第2章 砂漠の月71~150
「えっと……お断りします」
「何を言う、断ることは許されない。お前は俺に従うしかないのだ!」
「えっ……やっ、やだっ! 離してくださいっ!」
月子はその場所故に少々の油断をしていたのだろう。新入生があちらこちらに居る中で、目の前の男子生徒――坂本に腕を強く引っ張られ抵抗する間もなく引き込まれる。
その胸板に辿り着く前に両手を突っ張って倒れる身体を止めたが、月子を引っ張った手は既に手に回り坂本に抱きしめられる形になった。
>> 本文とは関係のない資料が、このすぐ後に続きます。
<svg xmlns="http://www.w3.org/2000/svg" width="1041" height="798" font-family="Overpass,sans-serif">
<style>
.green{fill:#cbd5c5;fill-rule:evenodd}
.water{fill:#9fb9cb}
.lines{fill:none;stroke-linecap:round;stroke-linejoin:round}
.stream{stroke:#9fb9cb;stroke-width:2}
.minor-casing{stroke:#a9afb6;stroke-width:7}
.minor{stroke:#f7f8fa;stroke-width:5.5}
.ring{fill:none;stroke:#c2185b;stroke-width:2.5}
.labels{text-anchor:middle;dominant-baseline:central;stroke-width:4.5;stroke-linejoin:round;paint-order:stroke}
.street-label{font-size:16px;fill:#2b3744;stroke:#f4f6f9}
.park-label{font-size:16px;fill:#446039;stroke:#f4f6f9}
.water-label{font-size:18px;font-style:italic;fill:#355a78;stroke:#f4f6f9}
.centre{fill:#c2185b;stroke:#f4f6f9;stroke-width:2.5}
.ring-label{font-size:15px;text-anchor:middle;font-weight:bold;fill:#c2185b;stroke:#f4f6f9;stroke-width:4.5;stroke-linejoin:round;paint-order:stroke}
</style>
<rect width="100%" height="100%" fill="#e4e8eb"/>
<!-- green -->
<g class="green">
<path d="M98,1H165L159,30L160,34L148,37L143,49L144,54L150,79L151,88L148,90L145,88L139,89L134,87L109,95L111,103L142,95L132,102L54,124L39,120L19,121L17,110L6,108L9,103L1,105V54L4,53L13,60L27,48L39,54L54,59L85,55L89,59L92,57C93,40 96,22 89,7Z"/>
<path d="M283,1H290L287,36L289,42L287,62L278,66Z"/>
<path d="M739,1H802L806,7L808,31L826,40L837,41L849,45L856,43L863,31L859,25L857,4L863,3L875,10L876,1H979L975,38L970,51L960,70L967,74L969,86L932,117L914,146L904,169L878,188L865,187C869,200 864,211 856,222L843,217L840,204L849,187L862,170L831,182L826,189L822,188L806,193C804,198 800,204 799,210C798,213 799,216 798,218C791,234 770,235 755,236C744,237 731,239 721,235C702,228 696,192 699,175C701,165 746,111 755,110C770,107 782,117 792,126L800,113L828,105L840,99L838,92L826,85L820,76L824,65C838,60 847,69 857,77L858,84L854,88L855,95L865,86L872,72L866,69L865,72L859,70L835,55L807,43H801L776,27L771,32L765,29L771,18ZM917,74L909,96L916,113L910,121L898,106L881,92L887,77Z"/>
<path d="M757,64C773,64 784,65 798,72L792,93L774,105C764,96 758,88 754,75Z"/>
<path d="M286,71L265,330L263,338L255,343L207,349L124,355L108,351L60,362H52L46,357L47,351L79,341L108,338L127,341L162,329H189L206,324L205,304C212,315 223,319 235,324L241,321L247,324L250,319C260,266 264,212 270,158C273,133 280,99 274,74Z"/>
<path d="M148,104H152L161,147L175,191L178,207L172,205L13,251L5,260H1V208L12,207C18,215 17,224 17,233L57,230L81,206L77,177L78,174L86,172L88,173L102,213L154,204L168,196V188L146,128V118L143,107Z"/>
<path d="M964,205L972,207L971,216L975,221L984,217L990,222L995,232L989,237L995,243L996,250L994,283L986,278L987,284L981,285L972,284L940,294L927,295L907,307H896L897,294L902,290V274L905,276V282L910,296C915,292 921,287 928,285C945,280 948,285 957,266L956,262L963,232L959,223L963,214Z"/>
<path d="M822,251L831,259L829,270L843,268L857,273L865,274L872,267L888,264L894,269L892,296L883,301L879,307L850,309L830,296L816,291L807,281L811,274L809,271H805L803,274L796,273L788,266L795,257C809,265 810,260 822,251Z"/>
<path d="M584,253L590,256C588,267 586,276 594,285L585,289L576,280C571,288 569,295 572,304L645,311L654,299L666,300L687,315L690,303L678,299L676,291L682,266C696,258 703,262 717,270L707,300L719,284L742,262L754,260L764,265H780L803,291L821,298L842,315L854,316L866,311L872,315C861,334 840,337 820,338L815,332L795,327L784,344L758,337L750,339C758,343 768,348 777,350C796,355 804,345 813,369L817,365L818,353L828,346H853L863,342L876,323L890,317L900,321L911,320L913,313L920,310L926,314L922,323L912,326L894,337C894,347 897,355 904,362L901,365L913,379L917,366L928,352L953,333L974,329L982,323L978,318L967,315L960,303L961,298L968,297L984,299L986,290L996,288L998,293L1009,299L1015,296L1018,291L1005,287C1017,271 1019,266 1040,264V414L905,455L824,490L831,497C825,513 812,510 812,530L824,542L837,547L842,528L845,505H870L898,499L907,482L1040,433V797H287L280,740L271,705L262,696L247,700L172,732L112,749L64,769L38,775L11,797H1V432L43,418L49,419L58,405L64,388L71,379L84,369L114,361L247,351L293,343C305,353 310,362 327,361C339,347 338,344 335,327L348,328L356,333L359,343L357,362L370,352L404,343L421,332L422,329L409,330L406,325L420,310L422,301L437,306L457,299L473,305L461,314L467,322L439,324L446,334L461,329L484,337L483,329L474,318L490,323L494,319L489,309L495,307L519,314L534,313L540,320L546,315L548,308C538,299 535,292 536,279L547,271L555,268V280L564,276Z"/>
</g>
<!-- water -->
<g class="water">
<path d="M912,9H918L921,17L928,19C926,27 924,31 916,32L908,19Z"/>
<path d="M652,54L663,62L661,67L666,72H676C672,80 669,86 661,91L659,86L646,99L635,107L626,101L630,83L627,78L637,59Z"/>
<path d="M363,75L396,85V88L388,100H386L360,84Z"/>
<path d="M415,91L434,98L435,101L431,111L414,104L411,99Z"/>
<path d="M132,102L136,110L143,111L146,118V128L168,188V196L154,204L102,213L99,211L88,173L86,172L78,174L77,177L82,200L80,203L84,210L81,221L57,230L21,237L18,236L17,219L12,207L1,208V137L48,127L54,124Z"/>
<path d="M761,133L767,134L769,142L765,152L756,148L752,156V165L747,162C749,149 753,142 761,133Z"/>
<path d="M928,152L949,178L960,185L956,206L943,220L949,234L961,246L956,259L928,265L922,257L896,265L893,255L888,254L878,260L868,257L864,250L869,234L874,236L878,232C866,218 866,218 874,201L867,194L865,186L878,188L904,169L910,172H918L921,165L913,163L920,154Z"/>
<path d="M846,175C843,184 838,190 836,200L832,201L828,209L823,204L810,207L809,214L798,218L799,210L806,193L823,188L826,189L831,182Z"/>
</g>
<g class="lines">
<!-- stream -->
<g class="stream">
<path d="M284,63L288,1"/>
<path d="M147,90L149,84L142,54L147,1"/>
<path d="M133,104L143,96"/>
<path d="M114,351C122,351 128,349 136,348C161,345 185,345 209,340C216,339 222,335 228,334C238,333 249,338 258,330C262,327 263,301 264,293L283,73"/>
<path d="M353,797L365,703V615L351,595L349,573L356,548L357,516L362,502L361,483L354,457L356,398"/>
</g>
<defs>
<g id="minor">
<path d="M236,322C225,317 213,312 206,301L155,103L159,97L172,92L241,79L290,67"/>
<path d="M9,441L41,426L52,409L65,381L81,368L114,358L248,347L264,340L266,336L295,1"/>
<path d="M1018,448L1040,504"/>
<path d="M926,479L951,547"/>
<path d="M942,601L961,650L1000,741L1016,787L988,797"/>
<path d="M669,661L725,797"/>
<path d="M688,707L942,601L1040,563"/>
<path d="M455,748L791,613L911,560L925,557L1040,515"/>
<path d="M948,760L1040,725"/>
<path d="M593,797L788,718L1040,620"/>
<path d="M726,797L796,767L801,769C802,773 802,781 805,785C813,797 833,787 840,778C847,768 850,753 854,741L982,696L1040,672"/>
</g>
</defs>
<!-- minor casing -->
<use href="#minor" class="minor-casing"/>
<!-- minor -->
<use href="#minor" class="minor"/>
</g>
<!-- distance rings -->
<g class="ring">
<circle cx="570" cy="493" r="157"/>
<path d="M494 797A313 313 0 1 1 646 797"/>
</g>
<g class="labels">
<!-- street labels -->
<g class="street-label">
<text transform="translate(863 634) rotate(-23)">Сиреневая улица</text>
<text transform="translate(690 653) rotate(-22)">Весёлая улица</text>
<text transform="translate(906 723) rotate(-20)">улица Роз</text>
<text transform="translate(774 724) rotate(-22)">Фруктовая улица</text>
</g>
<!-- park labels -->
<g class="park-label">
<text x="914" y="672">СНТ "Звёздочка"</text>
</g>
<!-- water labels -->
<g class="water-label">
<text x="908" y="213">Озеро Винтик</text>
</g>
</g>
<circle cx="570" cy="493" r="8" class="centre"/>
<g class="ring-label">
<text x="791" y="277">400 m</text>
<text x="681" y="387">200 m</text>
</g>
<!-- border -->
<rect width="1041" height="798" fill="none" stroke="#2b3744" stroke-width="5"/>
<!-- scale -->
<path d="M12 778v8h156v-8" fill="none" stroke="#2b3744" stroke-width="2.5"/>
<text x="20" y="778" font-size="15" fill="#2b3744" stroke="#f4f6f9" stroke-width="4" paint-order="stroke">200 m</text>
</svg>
周囲の新入生たちはまだ月子についてほとんど何も知らない上に相手がどこぞの御曹司である。何か口を出して恨みを買うことは出来なかったし、何も知らない外部入学の新入生はただのデモンストレーションだと思っているようでやはり何も言わない。
月子は囲われた腕に嫌悪感を抱き鳥肌を立て、顔を青ざめてそこから逃げ出そうともがくが力の差は歴然であった。
「嫌よ嫌よも好きの内と言う。好いているのに身分差を気にしているのか、なんといじらしい!」
「ちがっ! やだっ! 嫌なのっ! 付き合っている人が居るの! 離してッ!!」
「何? 付き合っている男等、俺よりも格下だろう! 君は俺を選ぶに決まっている! そうだ、キスでもしてやろう! そうすれば俺の良さが判るはずだ!」
「やっ! やだーっ! 晴久さんっ! 晴久さっ……」
「ふざけんな、クソガキ」
逃げられない月子がパニックになっているのも、ただ恥らっているだけだと自分に都合の良い解釈をした坂本が月子の顎を掴む。
痛みに顔を歪めても意に介さず、必死に突っぱねる手も力任せに折り曲げ顔を傾げ近づけていく。月子は晴久の名を呼んで助けを求めたが、名字を言わなければ新入生にはまだ判らないだろう。
いよいよ唇が触れるかどうか、という所で唐突に二人の間にどすの利いた声が割って入り月子の身体が坂本の手から背後へと引き抜かれ抱きしめられた。
月子がパニックのまま今度は誰だと怯えたのは一瞬で、触れた体温と嗅ぎ慣れた香りを無意識に悟って膝から力が抜けるとその身体を柔らかく抱き上げられた。